Several studies have demonstrated that high-dose interferon is active across the spectrum of disease from microscopic stage IIIA to bulky stage IIIB melanoma, and that it’s equally effective in ulcerated and non-ulcerated forms of disease. Both European (Hellenic Cooperative Oncology Group) and American intergroup studies have shown that high-dose interferon induces autoimmunity in 20-26% of cases. We and other investigators are now looking for the genetic predictors of benefit with interferon, such as major histocompatibility complex profiles and cytokine profiles.

For the time being, high-dose interferon is the standard adjuvant therapy for melanoma. It is unreasonable to force patients into placebo-controlled, first-line studies to gain access to new agents in 2010.

Dr. John M. Kirkwood directs the Melanoma and Skin Cancer Program at the University of Pittsburgh Cancer Institute and is professor and vice chairman for clinical research in the departments of medicine and dermatology at the University of Pittsburgh School of Medicine. He disclosed that he has received an honorarium for his FDA Oncologic Drug Advisory Committee testimony on behalf of Schering.

DR. McMASTERS: Interferon has high toxicity, and survival gains are not consistent across trials...

Adjuvant therapy is unreasonable when it has high toxicity and gives no improvement in overall survival. Of the seven published studies of low-dose interferon for melanoma, only one showed a statistically significant survival benefit.

What about high-dose interferon? E1684 (J. Clin. Oncol. 1996;14:7-17) found a 5-year overall survival rate of 37%, which was significantly higher than 26% in the observation group. However, with longer follow-up, the overall survival advantage of high-dose interferon disappears.
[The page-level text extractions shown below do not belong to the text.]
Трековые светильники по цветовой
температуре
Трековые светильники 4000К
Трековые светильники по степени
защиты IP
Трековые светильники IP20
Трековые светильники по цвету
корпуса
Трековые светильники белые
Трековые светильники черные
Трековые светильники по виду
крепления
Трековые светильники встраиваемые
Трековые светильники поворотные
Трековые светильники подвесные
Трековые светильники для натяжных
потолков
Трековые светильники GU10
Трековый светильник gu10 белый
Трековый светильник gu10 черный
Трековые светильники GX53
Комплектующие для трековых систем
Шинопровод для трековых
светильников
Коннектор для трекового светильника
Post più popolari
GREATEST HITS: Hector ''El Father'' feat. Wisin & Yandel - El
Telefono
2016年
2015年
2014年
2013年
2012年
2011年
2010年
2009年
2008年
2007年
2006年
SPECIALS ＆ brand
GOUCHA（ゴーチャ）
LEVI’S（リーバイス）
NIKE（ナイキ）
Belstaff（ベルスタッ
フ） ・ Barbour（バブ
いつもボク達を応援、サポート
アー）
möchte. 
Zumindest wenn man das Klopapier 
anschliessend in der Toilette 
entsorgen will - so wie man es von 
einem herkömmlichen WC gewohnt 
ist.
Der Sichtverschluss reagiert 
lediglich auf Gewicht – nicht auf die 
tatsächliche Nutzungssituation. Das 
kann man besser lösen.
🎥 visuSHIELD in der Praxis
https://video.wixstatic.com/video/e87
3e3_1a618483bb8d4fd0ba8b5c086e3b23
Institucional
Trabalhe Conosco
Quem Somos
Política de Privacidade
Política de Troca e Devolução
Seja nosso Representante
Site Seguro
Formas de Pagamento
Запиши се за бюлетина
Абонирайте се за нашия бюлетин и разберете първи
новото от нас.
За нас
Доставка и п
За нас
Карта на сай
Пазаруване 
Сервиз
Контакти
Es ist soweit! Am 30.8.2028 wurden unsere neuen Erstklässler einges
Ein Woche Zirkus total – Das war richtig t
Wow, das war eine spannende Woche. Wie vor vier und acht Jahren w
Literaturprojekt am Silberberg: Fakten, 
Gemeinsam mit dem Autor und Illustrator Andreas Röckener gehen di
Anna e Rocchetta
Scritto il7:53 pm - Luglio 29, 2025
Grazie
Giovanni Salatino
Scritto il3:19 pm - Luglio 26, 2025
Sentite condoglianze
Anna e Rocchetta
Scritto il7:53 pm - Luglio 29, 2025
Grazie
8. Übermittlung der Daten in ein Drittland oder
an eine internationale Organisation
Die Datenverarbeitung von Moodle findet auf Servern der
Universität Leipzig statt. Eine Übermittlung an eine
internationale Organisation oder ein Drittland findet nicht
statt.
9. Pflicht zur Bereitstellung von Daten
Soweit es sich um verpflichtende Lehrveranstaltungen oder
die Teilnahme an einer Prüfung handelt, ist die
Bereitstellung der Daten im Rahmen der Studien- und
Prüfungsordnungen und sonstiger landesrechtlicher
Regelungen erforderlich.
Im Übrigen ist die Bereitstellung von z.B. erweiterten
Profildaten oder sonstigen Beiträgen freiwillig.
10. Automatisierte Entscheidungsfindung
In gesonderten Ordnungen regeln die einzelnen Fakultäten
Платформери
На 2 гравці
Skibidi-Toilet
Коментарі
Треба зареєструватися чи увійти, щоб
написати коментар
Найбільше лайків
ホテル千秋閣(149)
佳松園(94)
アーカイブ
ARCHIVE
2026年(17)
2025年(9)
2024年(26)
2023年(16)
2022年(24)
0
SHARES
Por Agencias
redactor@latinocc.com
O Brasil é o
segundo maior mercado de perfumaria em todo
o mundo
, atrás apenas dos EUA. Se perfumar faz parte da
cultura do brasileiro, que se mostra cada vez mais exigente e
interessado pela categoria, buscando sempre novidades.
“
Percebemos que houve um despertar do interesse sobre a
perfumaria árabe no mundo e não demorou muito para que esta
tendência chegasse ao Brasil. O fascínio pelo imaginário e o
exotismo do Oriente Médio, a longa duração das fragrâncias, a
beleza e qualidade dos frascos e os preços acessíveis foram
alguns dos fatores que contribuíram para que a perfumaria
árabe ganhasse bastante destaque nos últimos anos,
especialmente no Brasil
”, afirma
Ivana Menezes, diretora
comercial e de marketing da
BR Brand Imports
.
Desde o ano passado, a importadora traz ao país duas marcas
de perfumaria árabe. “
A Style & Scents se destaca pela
Another intergroup trial, E1690, showed marginal improvement in disease-free survival and no improvement in overall survival (J. Clin. Oncol. 2000;18:2444-58). Patients in the observation group who received salvage therapy with interferon had improved survival compared with those who did not receive interferon. This was a post-hoc analysis of 37 patients out of 642 , however, and subject to selection bias. The proper way to explore the crossover effect would be to exclude crossed-over patients from survival analysis, and see whether overall survival becomes significant. To demonstrate that patients who recurred in the observation arm subsequently treated with interferon did better than those who did not receive interferon does not invalidate a large randomized, controlled trial. E1694 demonstrated improvement in overall survival for interferon, compared with the GMK vaccine—a vaccine since shown in a large randomized trial from the European Organisation for the Research and Treatment of Cancer (EORTC) to have a significant detrimental effect on survival. Therefore, one cannot conclude from E1694 that interferon is beneficial.

The Sunbelt Melanoma Trial, though underpowered to detect small differences in survival, failed to demonstrate a difference in disease-free survival or an advantage in overall survival among patients with a single tumor-positive sentinel lymph node treated with high-dose interferon (J. Clin. Oncol. 2008; May 20 suppl.; abstr. 9003). The recent Dermatologic Cooperative Oncology Group trial of modified high-dose interferon vs. low-dose interferon also failed to show any benefit in relapse-free survival and in overall survival (J. Clin. Oncol. 2009;27:3496-502).